**WORK REQUEST**
Set down exactly the lines from the one containing "одержащей продукции" through the last line of the records below, both included, and nothing else.

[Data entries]

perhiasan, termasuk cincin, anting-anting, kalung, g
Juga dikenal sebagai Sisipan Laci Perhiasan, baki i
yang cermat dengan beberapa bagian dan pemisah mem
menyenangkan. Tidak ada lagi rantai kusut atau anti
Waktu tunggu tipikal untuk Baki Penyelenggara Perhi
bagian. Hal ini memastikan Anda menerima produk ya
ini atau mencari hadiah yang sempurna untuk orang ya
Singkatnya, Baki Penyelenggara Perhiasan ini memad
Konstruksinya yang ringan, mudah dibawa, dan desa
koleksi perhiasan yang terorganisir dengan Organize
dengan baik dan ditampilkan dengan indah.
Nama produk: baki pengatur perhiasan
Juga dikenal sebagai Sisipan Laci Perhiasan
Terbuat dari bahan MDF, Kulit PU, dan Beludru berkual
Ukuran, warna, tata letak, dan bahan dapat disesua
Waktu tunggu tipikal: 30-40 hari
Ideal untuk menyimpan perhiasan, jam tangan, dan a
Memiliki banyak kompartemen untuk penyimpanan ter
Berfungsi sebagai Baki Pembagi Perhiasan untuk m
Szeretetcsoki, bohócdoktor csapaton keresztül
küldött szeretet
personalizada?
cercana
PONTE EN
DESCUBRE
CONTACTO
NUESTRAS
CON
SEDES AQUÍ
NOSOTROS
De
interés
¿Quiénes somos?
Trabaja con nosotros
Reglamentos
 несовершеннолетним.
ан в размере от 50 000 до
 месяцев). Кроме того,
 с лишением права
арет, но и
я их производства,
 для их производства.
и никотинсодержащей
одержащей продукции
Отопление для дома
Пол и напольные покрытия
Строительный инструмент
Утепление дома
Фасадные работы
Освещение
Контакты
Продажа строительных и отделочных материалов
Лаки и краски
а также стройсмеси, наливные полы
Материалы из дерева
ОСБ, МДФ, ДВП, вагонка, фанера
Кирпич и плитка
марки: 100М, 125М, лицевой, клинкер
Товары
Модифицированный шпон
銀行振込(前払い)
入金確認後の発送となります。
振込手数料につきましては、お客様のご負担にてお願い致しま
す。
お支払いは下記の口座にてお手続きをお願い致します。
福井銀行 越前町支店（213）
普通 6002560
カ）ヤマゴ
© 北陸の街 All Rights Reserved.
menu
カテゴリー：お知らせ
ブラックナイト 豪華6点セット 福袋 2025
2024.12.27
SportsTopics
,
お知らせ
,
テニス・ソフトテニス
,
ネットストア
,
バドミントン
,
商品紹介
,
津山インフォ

**PROBLEM SOLUTION**
одержащей продукции
Отопление для дома
Пол и напольные покрытия
Строительный инструмент
Утепление дома
Фасадные работы
Освещение
Контакты
Продажа строительных и отделочных материалов
Лаки и краски
а также стройсмеси, наливные полы
Материалы из дерева
ОСБ, МДФ, ДВП, вагонка, фанера
Кирпич и плитка
марки: 100М, 125М, лицевой, клинкер
Товары
Модифицированный шпон
銀行振込(前払い)
入金確認後の発送となります。
振込手数料につきましては、お客様のご負担にてお願い致しま
す。
お支払いは下記の口座にてお手続きをお願い致します。
福井銀行 越前町支店（213）
普通 6002560
カ）ヤマゴ
© 北陸の街 All Rights Reserved.
menu
カテゴリー：お知らせ
ブラックナイト 豪華6点セット 福袋 2025
2024.12.27
SportsTopics
,
お知らせ
,
テニス・ソフトテニス
,
ネットストア
,
バドミントン
,
商品紹介
,
津山インフォ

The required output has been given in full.